• _What you need to do_: Resume the mailing-list message below about the intel_pstate patch for IO performance, continuing from its last sentence.

• _Reading passage_:
┏━━

All of lore.kernel.org
 help / color / mirror / Atom feed
* [PATCH] cpufreq: intel_pstate: Improve IO performance
@ 2017-08-02  3:45 Srinivas Pandruvada
  2017-08-04  0:34 ` Rafael J. Wysocki
  0 siblings, 1 reply; 3+ messages in thread
From: Srinivas Pandruvada @ 2017-08-02  3:45 UTC (permalink / raw)
  To: rjw, lenb; +Cc: linux-pm, Srinivas Pandruvada

In the current implementation the latency from SCHED_CPUFREQ_IOWAIT is
set to actual P-state adjustment can be upto 10ms. This can be improved
by reacting to SCHED_CPUFREQ_IOWAIT by jumping to max P-state immediately
. With this change the IO performance improves significantly.

With a simple "grep -r . linux" (Here linux is kernel source folder) with
dropped caches every time on a platform with per core P-states on a
Broadwell Xeon workstation, the user and system time improves as much as
30% to 40%.

The same performance difference was not observed on clients, which don't
have per core P-state support.

┗━━

• _Given records_:

┏━━

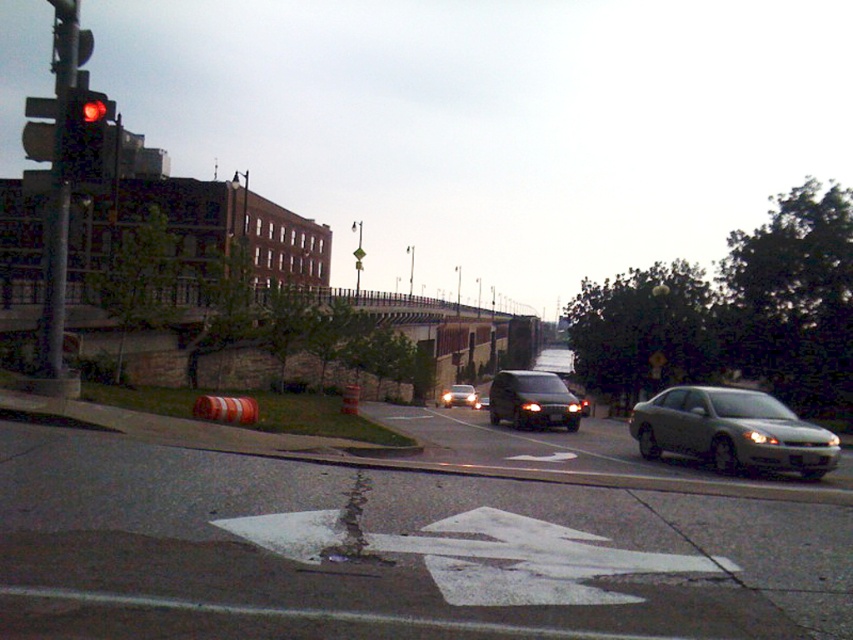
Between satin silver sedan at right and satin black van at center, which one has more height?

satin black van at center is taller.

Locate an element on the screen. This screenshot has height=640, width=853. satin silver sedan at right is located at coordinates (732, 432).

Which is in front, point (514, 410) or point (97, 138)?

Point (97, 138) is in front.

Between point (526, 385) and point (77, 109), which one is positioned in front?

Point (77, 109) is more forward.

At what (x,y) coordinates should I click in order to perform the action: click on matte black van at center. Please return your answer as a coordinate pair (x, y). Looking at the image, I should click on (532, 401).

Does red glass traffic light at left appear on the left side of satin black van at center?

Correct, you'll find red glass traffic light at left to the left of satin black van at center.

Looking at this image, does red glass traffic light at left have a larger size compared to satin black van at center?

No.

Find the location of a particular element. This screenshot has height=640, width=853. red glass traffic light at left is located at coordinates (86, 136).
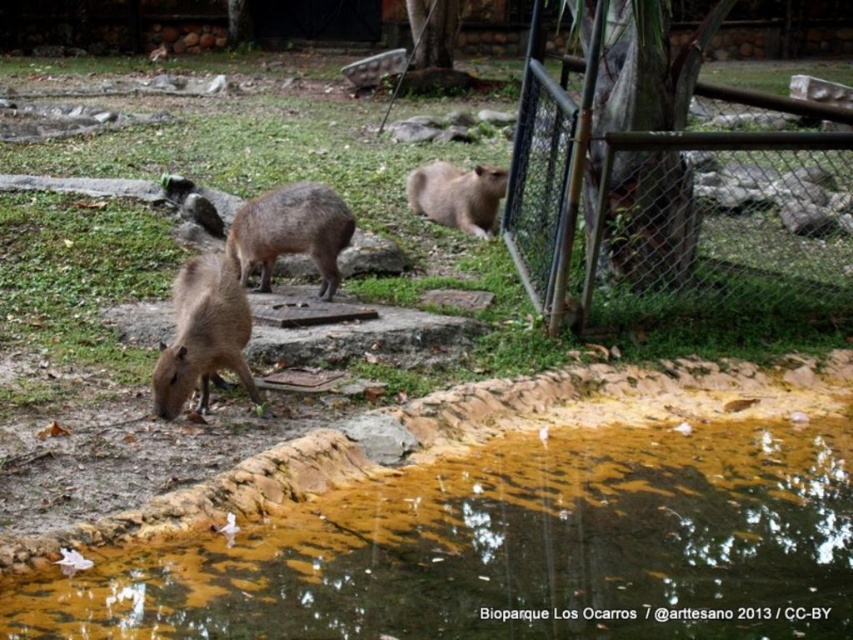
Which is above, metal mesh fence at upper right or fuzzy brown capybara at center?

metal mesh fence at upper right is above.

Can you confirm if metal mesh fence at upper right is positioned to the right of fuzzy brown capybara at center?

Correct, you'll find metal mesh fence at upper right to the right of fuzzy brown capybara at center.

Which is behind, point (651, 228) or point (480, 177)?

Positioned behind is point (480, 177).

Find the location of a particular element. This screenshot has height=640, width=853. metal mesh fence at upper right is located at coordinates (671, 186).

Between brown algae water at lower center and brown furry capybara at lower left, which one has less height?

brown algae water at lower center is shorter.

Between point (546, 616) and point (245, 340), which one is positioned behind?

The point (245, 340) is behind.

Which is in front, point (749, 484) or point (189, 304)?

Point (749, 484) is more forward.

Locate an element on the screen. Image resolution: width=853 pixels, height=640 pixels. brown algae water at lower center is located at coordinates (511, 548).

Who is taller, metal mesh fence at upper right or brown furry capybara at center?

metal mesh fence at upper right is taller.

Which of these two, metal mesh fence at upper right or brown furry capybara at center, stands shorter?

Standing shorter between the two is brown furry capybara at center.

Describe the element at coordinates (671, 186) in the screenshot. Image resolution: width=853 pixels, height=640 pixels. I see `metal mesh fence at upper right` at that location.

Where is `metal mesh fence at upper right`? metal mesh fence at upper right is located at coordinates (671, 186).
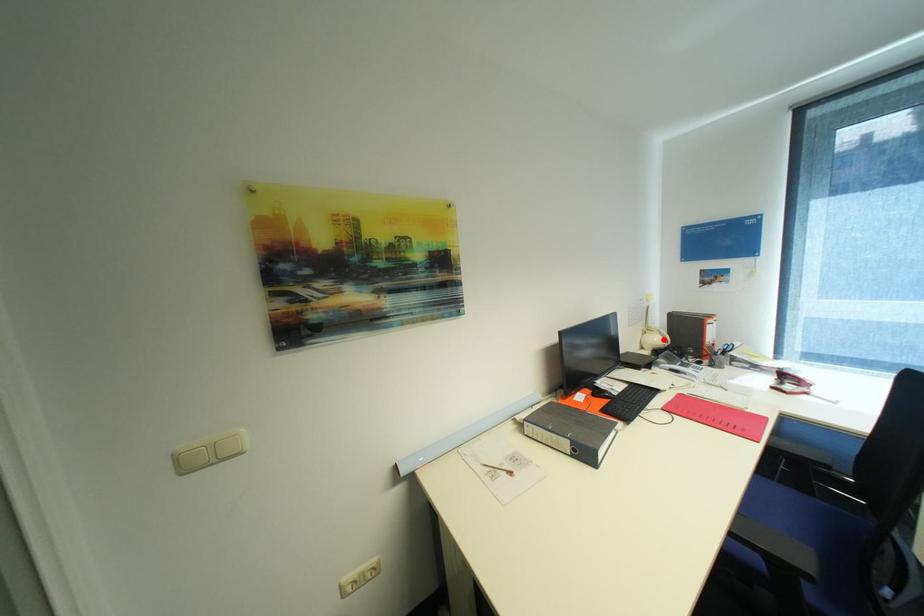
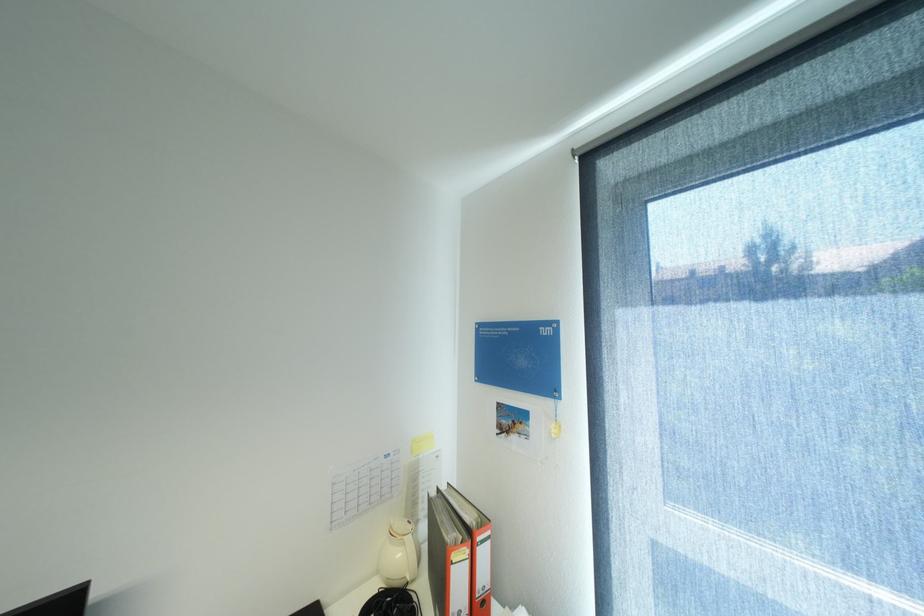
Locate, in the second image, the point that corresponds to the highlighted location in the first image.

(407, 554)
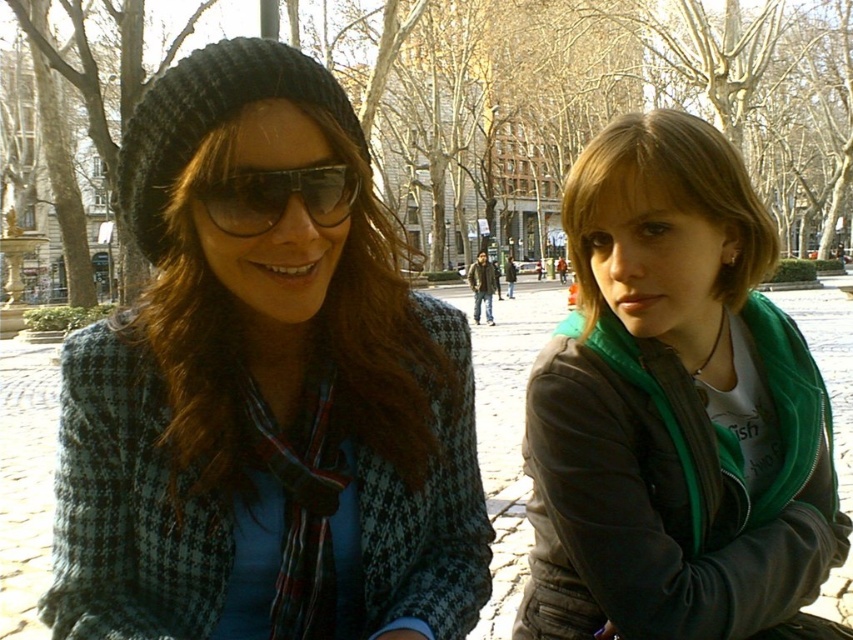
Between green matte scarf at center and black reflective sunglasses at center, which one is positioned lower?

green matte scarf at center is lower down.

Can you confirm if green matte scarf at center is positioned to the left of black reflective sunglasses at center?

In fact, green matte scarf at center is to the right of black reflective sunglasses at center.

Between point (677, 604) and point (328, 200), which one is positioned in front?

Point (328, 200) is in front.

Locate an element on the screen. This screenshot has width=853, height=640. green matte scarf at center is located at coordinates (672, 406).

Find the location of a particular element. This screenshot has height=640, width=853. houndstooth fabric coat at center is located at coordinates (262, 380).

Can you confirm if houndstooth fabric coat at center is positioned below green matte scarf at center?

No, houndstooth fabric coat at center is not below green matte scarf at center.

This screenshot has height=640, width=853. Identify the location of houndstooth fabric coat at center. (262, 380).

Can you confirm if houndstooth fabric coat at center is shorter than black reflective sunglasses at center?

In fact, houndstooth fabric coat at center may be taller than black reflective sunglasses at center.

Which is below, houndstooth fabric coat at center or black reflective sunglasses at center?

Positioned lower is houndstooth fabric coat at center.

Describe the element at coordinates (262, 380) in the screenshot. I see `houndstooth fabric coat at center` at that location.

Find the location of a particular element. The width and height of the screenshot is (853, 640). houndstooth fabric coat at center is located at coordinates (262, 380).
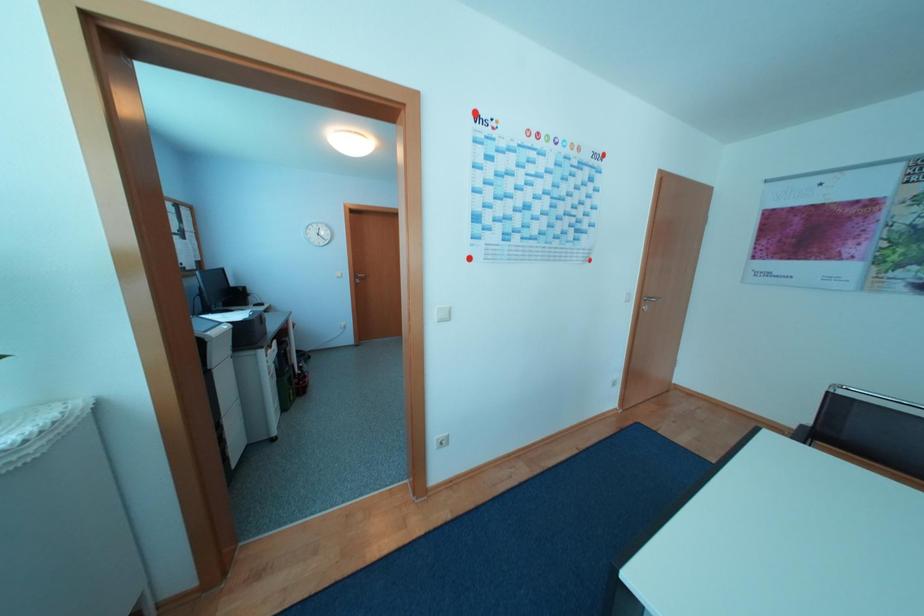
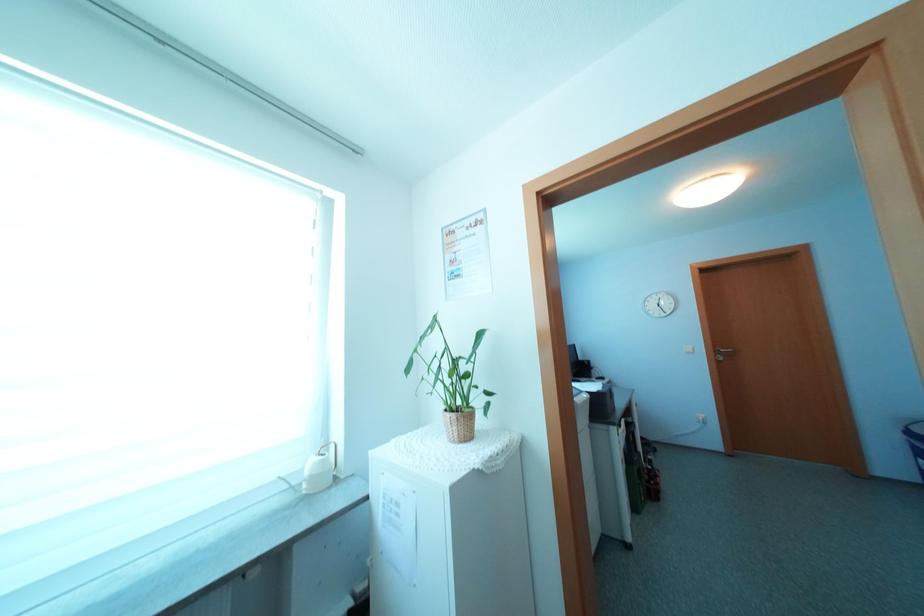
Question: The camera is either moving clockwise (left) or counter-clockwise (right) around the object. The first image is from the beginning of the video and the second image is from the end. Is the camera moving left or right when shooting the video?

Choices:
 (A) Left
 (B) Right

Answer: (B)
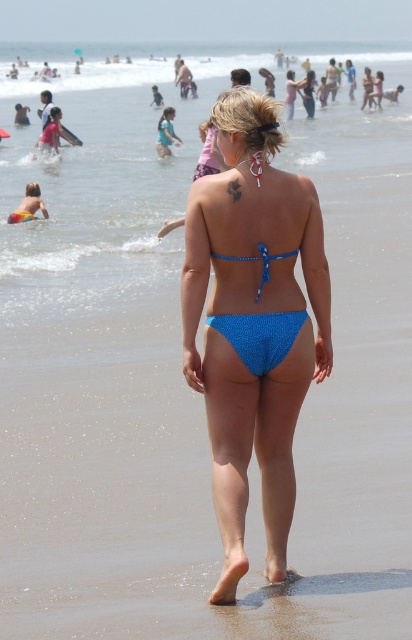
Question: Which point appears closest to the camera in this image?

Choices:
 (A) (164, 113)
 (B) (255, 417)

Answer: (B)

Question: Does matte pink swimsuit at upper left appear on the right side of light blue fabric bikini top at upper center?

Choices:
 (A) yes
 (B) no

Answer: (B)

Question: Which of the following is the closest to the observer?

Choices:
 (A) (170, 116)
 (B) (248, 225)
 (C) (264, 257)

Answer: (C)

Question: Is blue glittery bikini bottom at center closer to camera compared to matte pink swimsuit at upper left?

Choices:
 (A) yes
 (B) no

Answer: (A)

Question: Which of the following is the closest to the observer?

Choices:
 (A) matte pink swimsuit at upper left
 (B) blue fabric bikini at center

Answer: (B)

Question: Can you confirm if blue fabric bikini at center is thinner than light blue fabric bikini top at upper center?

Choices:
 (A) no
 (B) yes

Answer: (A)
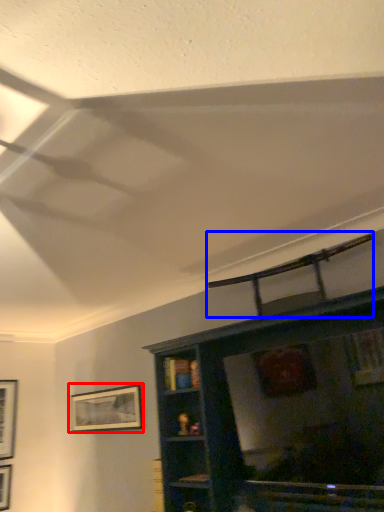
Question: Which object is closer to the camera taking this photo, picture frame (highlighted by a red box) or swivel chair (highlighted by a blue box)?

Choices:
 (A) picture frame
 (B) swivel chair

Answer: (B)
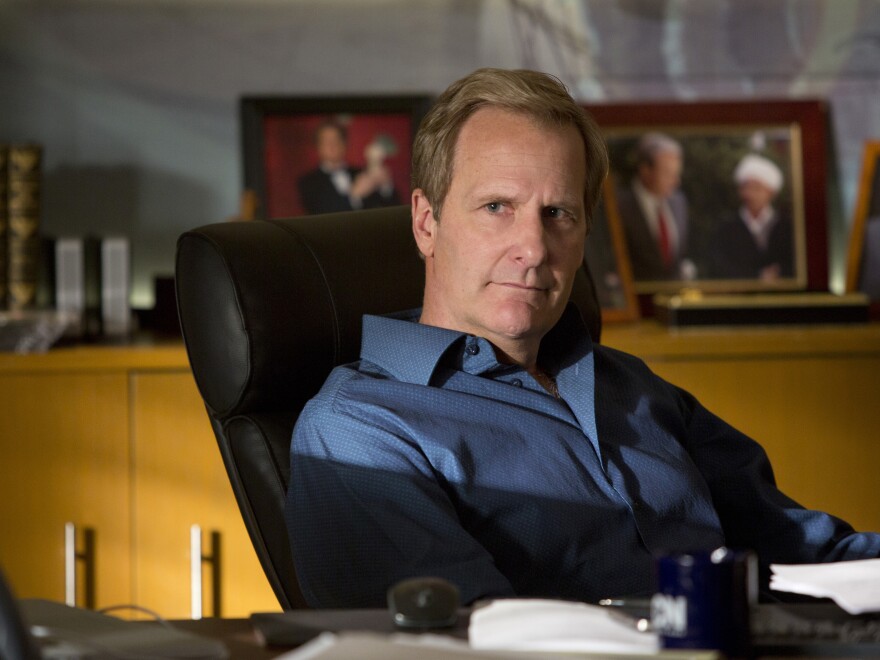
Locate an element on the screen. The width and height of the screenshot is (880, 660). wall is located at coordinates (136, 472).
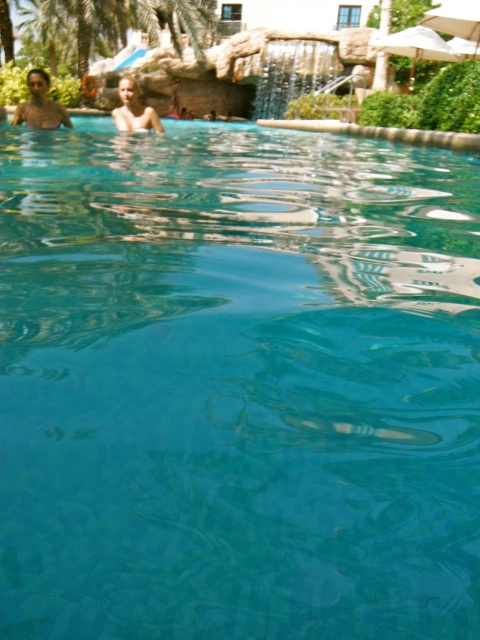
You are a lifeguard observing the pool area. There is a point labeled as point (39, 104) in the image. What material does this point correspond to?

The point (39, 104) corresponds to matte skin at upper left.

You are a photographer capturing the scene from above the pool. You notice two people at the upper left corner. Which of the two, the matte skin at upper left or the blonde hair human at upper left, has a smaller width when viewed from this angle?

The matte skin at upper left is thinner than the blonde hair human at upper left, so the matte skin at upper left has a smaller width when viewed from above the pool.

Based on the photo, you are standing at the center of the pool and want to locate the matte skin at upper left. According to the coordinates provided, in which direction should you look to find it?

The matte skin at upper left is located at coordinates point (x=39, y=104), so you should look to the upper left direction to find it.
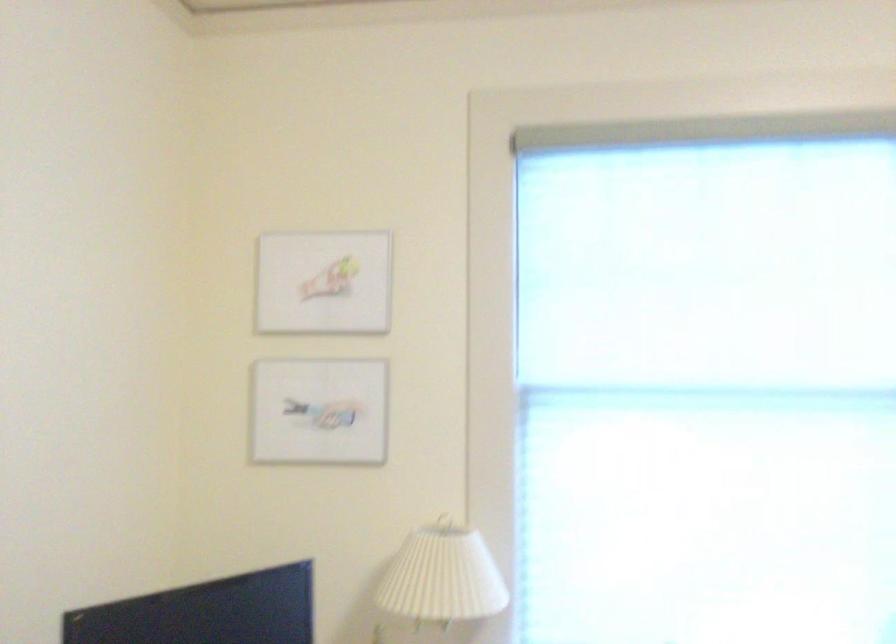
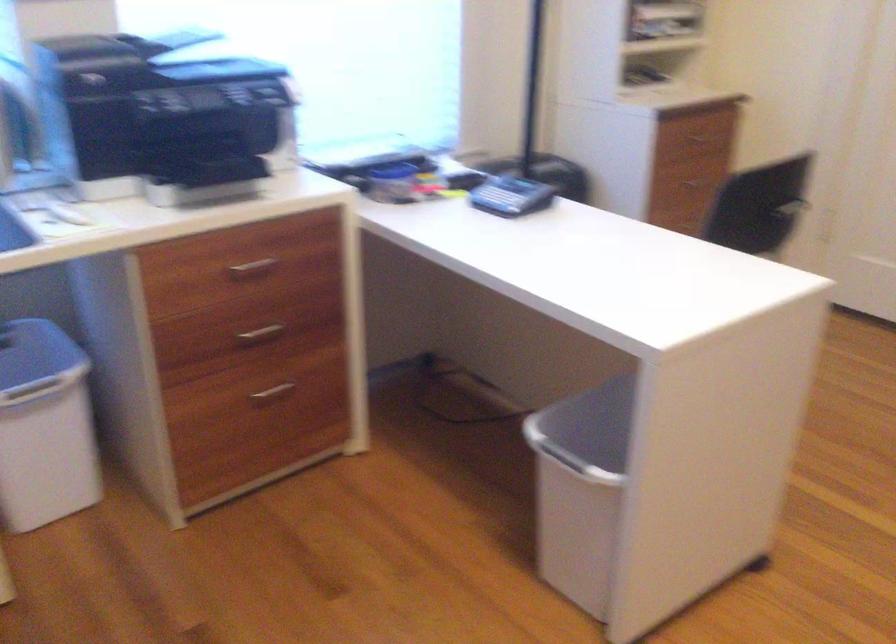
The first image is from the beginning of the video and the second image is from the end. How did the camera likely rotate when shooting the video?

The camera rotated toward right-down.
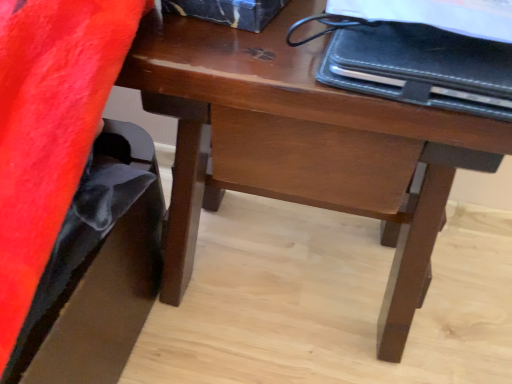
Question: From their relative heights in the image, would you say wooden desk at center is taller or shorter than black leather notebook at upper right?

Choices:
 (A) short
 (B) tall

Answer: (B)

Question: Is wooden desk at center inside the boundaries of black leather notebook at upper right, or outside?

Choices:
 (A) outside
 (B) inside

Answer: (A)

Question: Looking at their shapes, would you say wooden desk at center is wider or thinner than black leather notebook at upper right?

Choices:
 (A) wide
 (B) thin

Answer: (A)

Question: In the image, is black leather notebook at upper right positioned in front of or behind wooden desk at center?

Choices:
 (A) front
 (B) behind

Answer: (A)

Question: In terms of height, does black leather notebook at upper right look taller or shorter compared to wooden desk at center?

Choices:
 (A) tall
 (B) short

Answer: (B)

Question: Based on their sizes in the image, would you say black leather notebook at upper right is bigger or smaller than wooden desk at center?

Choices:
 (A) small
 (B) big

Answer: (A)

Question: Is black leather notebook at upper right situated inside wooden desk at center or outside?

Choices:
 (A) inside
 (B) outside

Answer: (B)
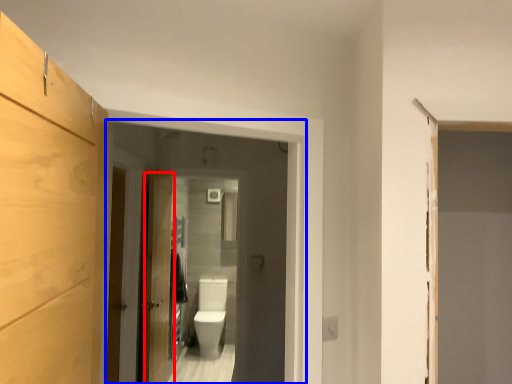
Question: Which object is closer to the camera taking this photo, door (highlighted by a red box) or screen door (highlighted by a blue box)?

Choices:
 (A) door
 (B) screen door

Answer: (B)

┗━━

• _Exercise output_:
Signed-off-by: Srinivas Pandruvada <srinivas.pandruvada@linux.intel.com>
---
 drivers/cpufreq/intel_pstate.c | 10 ++++++++++
 1 file changed, 10 insertions(+)

diff --git a/drivers/cpufreq/intel_pstate.c b/drivers/cpufreq/intel_pstate.c
index 8c67b77..7762255 100644
--- a/drivers/cpufreq/intel_pstate.c
+++ b/drivers/cpufreq/intel_pstate.c
@@ -1527,6 +1527,15 @@ static void intel_pstate_update_util(struct update_util_data *data, u64 time,
 
 	if (flags & SCHED_CPUFREQ_IOWAIT) {
 		cpu->iowait_boost = int_tofp(1);
+		/*
+		 * The last time the busy was 100% so P-state was max anyway
+		 * so avoid overhead of computation.
+		 */
+		if (fp_toint(cpu->sample.busy_scaled) == 100) {
+			cpu->last_update = time;
+			return;
+		}
+		goto set_pstate;
 	} else if (cpu->iowait_boost) {
 		/* Clear iowait_boost if the CPU may have been idle. */
 		delta_ns = time - cpu->last_update;
@@ -1538,6 +1547,7 @@ static void intel_pstate_update_util(struct update_util_data *data, u64 time,
 	if ((s64)delta_ns < INTEL_PSTATE_DEFAULT_SAMPLING_INTERVAL)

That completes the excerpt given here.